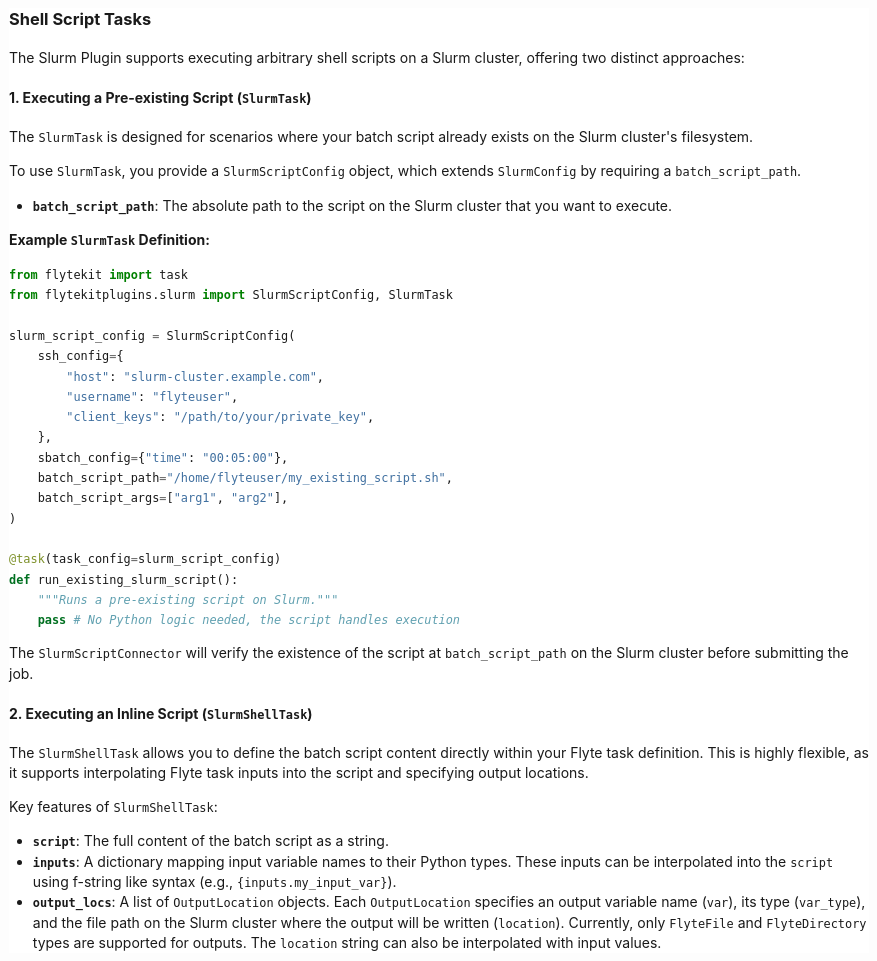### Shell Script Tasks

The Slurm Plugin supports executing arbitrary shell scripts on a Slurm cluster, offering two distinct approaches:

#### 1. Executing a Pre-existing Script (`SlurmTask`)

The `SlurmTask` is designed for scenarios where your batch script already exists on the Slurm cluster's filesystem.

To use `SlurmTask`, you provide a `SlurmScriptConfig` object, which extends `SlurmConfig` by requiring a `batch_script_path`.

*   **`batch_script_path`**: The absolute path to the script on the Slurm cluster that you want to execute.

**Example `SlurmTask` Definition:**

```python
from flytekit import task
from flytekitplugins.slurm import SlurmScriptConfig, SlurmTask

slurm_script_config = SlurmScriptConfig(
    ssh_config={
        "host": "slurm-cluster.example.com",
        "username": "flyteuser",
        "client_keys": "/path/to/your/private_key",
    },
    sbatch_config={"time": "00:05:00"},
    batch_script_path="/home/flyteuser/my_existing_script.sh",
    batch_script_args=["arg1", "arg2"],
)

@task(task_config=slurm_script_config)
def run_existing_slurm_script():
    """Runs a pre-existing script on Slurm."""
    pass # No Python logic needed, the script handles execution
```

The `SlurmScriptConnector` will verify the existence of the script at `batch_script_path` on the Slurm cluster before submitting the job.

#### 2. Executing an Inline Script (`SlurmShellTask`)

The `SlurmShellTask` allows you to define the batch script content directly within your Flyte task definition. This is highly flexible, as it supports interpolating Flyte task inputs into the script and specifying output locations.

Key features of `SlurmShellTask`:

*   **`script`**: The full content of the batch script as a string.
*   **`inputs`**: A dictionary mapping input variable names to their Python types. These inputs can be interpolated into the `script` using f-string like syntax (e.g., `{inputs.my_input_var}`).
*   **`output_locs`**: A list of `OutputLocation` objects. Each `OutputLocation` specifies an output variable name (`var`), its type (`var_type`), and the file path on the Slurm cluster where the output will be written (`location`). Currently, only `FlyteFile` and `FlyteDirectory` types are supported for outputs. The `location` string can also be interpolated with input values.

-- THE PROBLEM --
Take every line from the data that contains the word "string".

-- SOLUTION TO THIS EXERCISE --
*   **`script`**: The full content of the batch script as a string.
*   **`inputs`**: A dictionary mapping input variable names to their Python types. These inputs can be interpolated into the `script` using f-string like syntax (e.g., `{inputs.my_input_var}`).
*   **`output_locs`**: A list of `OutputLocation` objects. Each `OutputLocation` specifies an output variable name (`var`), its type (`var_type`), and the file path on the Slurm cluster where the output will be written (`location`). Currently, only `FlyteFile` and `FlyteDirectory` types are supported for outputs. The `location` string can also be interpolated with input values.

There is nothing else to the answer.